SKID ROW, NY - During a press conference at Mushnik and Son Flower Shop, fan-favorite blood-thirsty plant Audrey II announced that they will now accept blood/body parts from gay and bisexual men, a reversal of a Regan-era policy.

“I bloomed during the AIDS crisis, and because of that I had a certain view of gay and bisexual men; a view that I realize now is outdated and hurtful,” said the alien plant, flanked by local street urchins who identify as members of the LGBTQ+ community. “One of my re-potted trimmings, Audrey XV, recently came out as bi and has helped me bloom into a more compassionate and accepting carnivorous plant.”

Seymour Krelborn, long time personal assistant/Renfield-like lackey for Audrey II, voiced his support for the policy change.

“I can’t tell you how many times I went through all the trouble of murdering someone only to have to throw them out and find another victim after discovering a pride flag in their apartment,” a beaming Krelborn stated. “Recently, I started only targeting men who were subscribed to Joe Rogan’s podcast, to be safe. I’m excited to be able to widen my murder net to be more inclusive.”

Audrey XV praised the decision.

“I felt like it was vital that they understood how harmful their policy was, especially considering the unprecedented attacks on the LGBTQ+ community coming from state governments in the past year," they said, addressing the crowd in a stunning new pot painted with the colors of the bisexual pride flag. "And sure, now they need to worry about being eaten by plants on top of ‘Don’t Say Gay’ policies, but the feeling of acceptance that will wash over them as they’re digested will let them know they’re in a safe space.”

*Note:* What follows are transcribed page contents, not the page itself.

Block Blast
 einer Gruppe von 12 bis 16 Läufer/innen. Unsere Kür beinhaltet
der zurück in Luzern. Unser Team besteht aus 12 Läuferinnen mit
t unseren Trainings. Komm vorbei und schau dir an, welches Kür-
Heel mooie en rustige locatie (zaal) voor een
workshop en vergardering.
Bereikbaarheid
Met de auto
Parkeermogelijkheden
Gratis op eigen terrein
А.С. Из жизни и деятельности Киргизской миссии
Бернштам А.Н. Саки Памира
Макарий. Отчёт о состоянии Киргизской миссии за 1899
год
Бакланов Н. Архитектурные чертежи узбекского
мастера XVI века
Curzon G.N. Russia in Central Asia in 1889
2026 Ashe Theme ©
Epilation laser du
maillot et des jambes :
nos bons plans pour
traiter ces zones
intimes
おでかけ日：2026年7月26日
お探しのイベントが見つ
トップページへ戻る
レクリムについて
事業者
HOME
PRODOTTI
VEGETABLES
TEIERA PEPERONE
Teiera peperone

Audrey II, after ceremonially eating a gay street urchin to rapturous applause from the gathered crowd, closed the press conference with final words on progress.

“We’re also very proud to announce new events at the flower shop in honor of Audrey II’s decision,” beamed Mr. Mushnik, pushing Seymour off the stage on his way to the microphone. “We will now be hosting weekly RuPaul’s Drag Race viewing parties. Death drops aren’t just for bloodless corpses at Mushnik and Son Flower Shop anymore!”